そして、枝に降り立つなり、だいぶ慣れた手つきでペッツがもっているのと同じ杖を構えていた。
結局、予備を持っていたのだ。
「読んだよう....ホラ、ちゃんとこうやって書いてあるよ。『「あ~、今って戦闘中?」』って。」
ペッツは台本をどこからともなく取り出し、それをそのチャオに見えるようにかかげながら言った。
「あ、ついでに君の名前は....うん、レレバっていうのね。

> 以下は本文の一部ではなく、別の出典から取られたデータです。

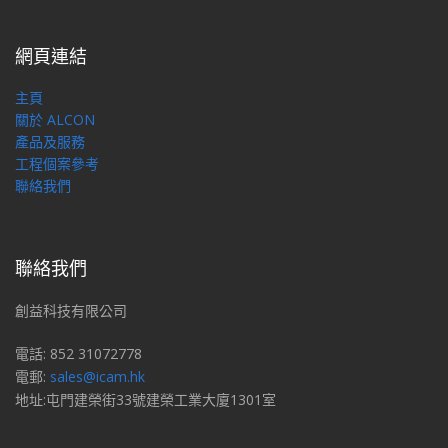
網頁連結
主頁
關於 ALCON
產品及服務
工程個案參考
聯絡我們
聯絡我們
創益科技有限公司
電話: 852 31072778
電郵:
sales@icam.hk
地址:屯門建榮街33號建榮工業大廈1301室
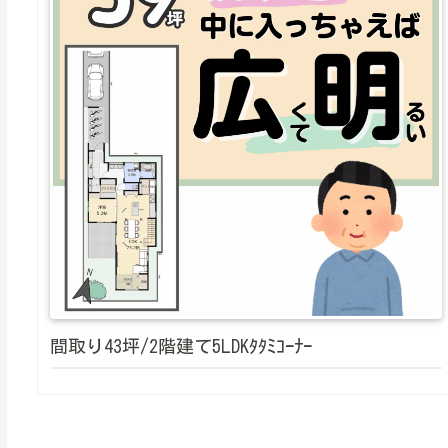
間取り43坪/2階建て5LDKﾀﾀﾐｺｰﾅｰ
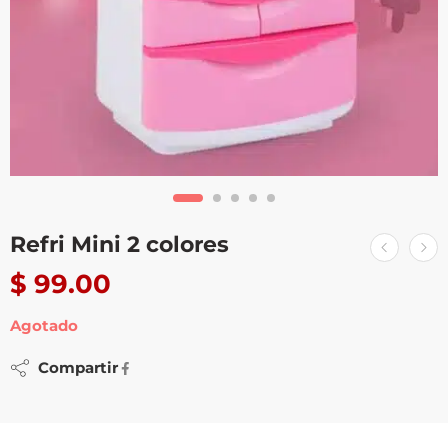
Refri Mini 2 colores
$
99.00
Agotado
Compartir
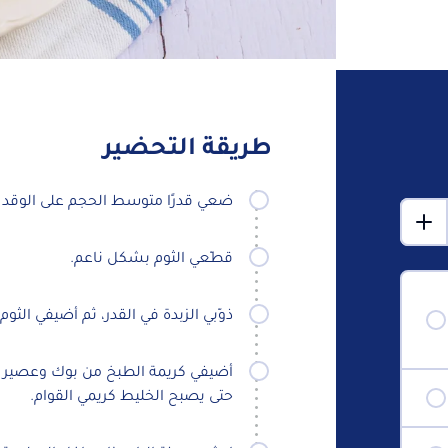
طريقة التحضير
ضعي قدرًا متوسط الحجم على الوقد 
قطّعي الثوم بشكل ناعم.
ذوّبي الزبدة في القدر، ثم أضيفي الثوم واقليه لمدة 
حتى يصبح الخليط كريمي القوام.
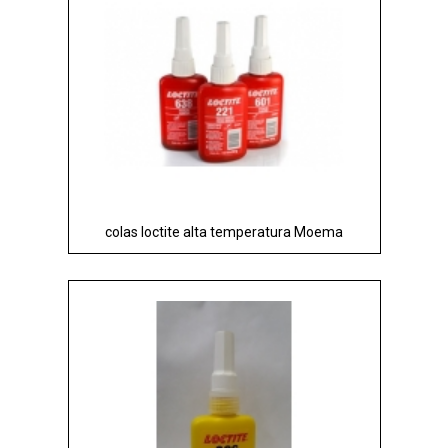
colas loctite alta temperatura Moema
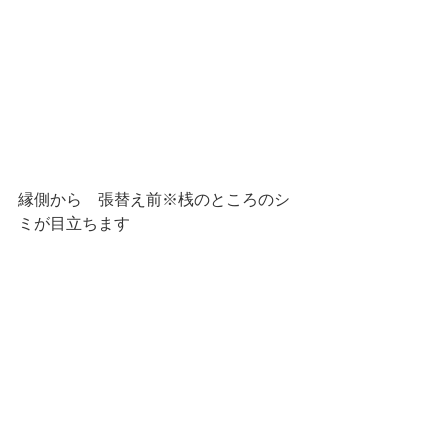
縁側から　張替え前※桟のところのシ
ミが目立ちます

」
ルーベルが台本をのぞきながら言った。
「ち、ちがうっ!ぺっくのヤツめ、俺の名前間違えるなっ!それはともかく....杖返せ!!」
レレバ(仮)が手を差し出しながら言った。
「え...くれたっていいじゃん、予備もってるし、だいいちこんなの非売品だからどこの店でも売れないよ?」
ペッツが杖をまじまじとみながら言った。
「むぅ....言ってもわからんなら力ずくでっ!シュークリーム!」
そうレレバ(仮)が言うなり、レレバ(仮)の杖の先端からまん丸な小さな玉がたくさん飛び出てきた。
「あわわわっ!!」
ヴィンがあたふたと玉をよけ、ペッツとルーベルも自分へ向かってくる玉を同じようによけていた。
「あー、ナルホド、ペッツ、シュークリームってとなえればあーいう魔法がつかえるみたいだぞ!」
ヴィンがペッツにこっそり耳打ちした。
「あ、なるほどぉ!シュークリームッ!!!」
ペッツがレレバ(仮)の十倍はあるほどの大きな声で唱えた。
すると、杖先から、さっきレレバが出した物と同じ、さっきの10倍はある数の玉が、10倍の威力で、10倍のスピードでレレバ(仮)にむかって飛び出した。

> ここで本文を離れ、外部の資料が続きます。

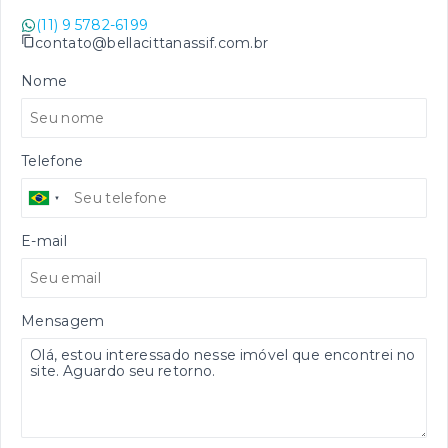
(11) 9 5782-6199
contato@bellacittanassif.com.br
Nome
Telefone
E-mail
Mensagem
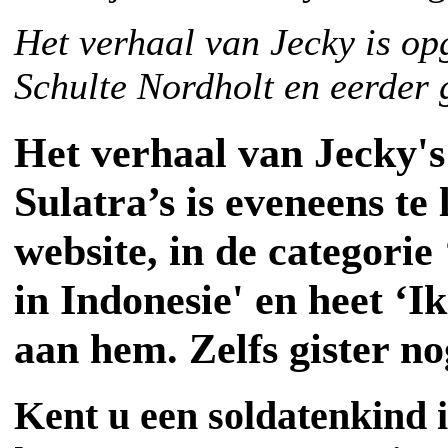
Het verhaal van Jecky is o
Schulte Nordholt en eerder 
Het verhaal van Jecky'
Sulatra’s is eveneens te
website, in de categorie
in Indonesie' en heet ‘I
aan hem. Zelfs gister no
Kent u een soldatenkind 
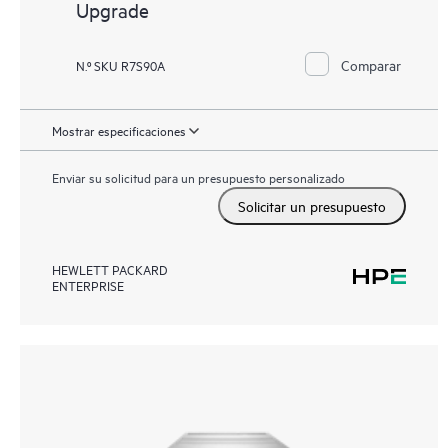
Upgrade
Comparar
N.º SKU R7S90A
Mostrar especificaciones
Enviar su solicitud para un presupuesto personalizado
Solicitar un presupuesto
HEWLETT PACKARD
ENTERPRISE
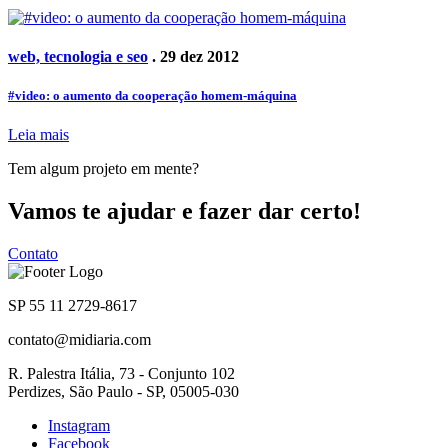
web, tecnologia e seo
. 29 dez 2012
#video: o aumento da cooperação homem-máquina
Leia mais
Tem algum projeto em mente?
Vamos te ajudar e fazer dar certo!
Contato
SP 55 11 2729-8617
contato@midiaria.com
R. Palestra Itália, 73 - Conjunto 102
Perdizes, São Paulo - SP, 05005-030
Instagram
Facebook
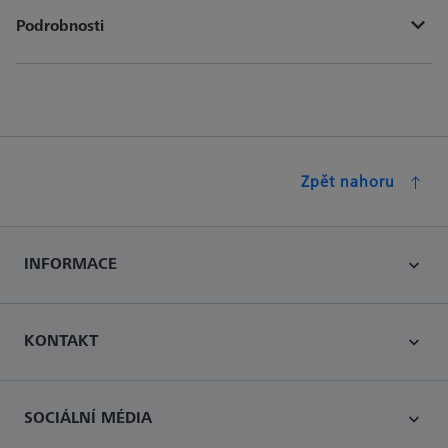
Podrobnosti
Zpět nahoru
INFORMACE
KONTAKT
SOCIÁLNÍ MÉDIA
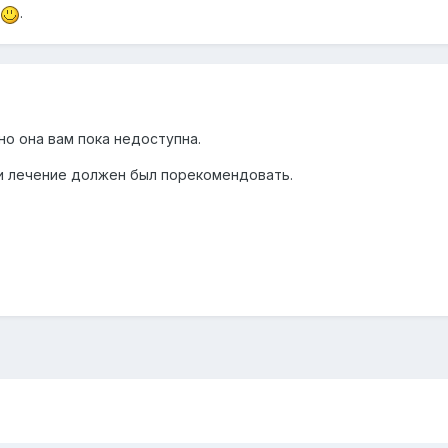
.
 но она вам пока недоступна.
о и лечение должен был порекомендовать.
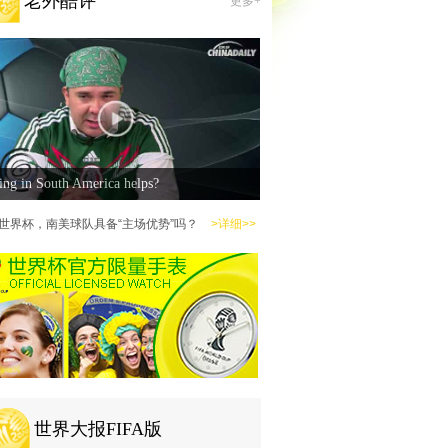
老外酷评
更多+
ing in South America helps?
世界杯，南美球队具备“主场优势”吗？
>详细>>
世界大报FIFA版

さっきの普通の玉でさえ、あたふたしながらよけたのである。
その10倍の数の玉がよけられるわけがない。
レレバ(仮)は玉に突き飛ばされ、ドサっと鈍い音をたてて、木の枝から落ちてしまった。
「あ~...大丈夫かなぁ....?」
3人はそろそろと、気を失って倒れているレレバ(仮)に近づいた。
そして、レレバ(仮)の顔を覗き込もうとしたとたん、バッとレレバ(仮)が飛び起き、とっさに土下座した。

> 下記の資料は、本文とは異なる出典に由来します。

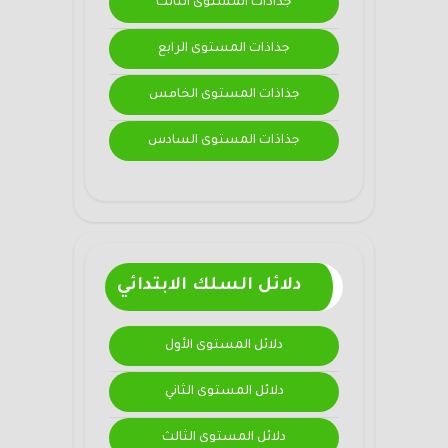
جذاذات المستوى الثالث
جذاذات المستوى الرابع
جذاذات المستوى الخامس
جذاذات المستوى السادس
دلائل السلك الابتدائي
دلائل المستوى الأول
دلائل المستوى الثاني
دلائل المستوى الثالث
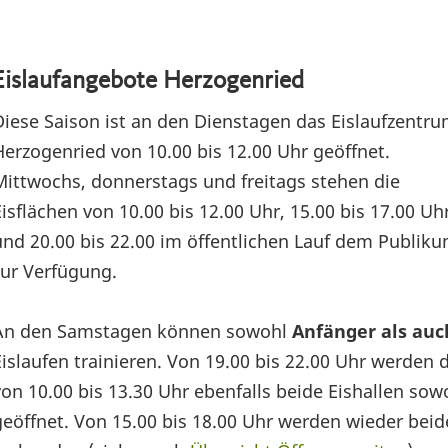
Eislaufangebote Herzogenried
Diese Saison ist an den Dienstagen das Eislaufzentr
Herzogenried von 10.00 bis 12.00 Uhr geöffnet.
Mittwochs, donnerstags und freitags stehen die
Eisflächen von 10.00 bis 12.00 Uhr, 15.00 bis 17.00 Uh
und 20.00 bis 22.00 im öffentlichen Lauf dem Publik
zur Verfügung.
An den Samstagen können sowohl
Anfänger als auc
Eislaufen trainieren. Von 19.00 bis 22.00 Uhr werden 
von 10.00 bis 13.30 Uhr ebenfalls beide Eishallen sow
geöffnet. Von 15.00 bis 18.00 Uhr werden wieder beid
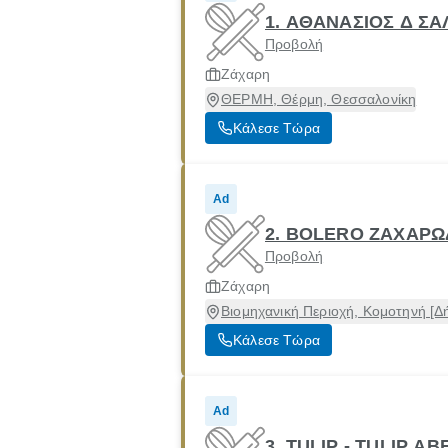
1. ΑΘΑΝΑΣΙΟΣ Δ Σ
Προβολή
Ζάχαρη
ΘΕΡΜΗ, Θέρμη, Θεσσαλονίκη
Κάλεσε Τώρα
Ad
2. BOLERO ΖΑΧΑΡ
Προβολή
Ζάχαρη
Βιομηχανική Περιοχή, Κομοτηνή [Δ
Κάλεσε Τώρα
Ad
3. TULIP - TULIP ΑΒ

「お坊ちゃま、お嬢様方!まことに申し訳ありません!!降参です、降参~っ!」
レレバ(仮)がメイド口調で言った。
3人は、ずいぶん驚いた。
絶対反撃してくると思ったのに、この状態。
レレバ(仮)が頭を打ってヘンになっているんじゃないかと思った。
「どうぞ、コレをお持ちください!!私が補充しておいた調度3人分の水と食料でございます!その杖もお使いください!どうかお許しを~!!」
レレバ(仮)がカバンを差し出しながら言った。
「あ、あのさ、ところで君はどうしてこんなとこに?」
ルーベルはレレバ(仮)に近づいて聞いた。
「津波に流され、ここへ流れ着いたのですが、砂浜に「転生の木苺」について書かれた石盤がありまして...その「転生の木苺」を探していたのですが...」
3人は顔を見合わせた。転生の木苺...ペッツにピッタシだ。
「ねぇねえ、その石版、ちょうだい!」
ペッツが手を差し出した。
「どうぞ、これでございます...」
レレバ(仮...もうめんどくさいや。)が殿様に食事を出すように、ペッツに石盤を差し出した。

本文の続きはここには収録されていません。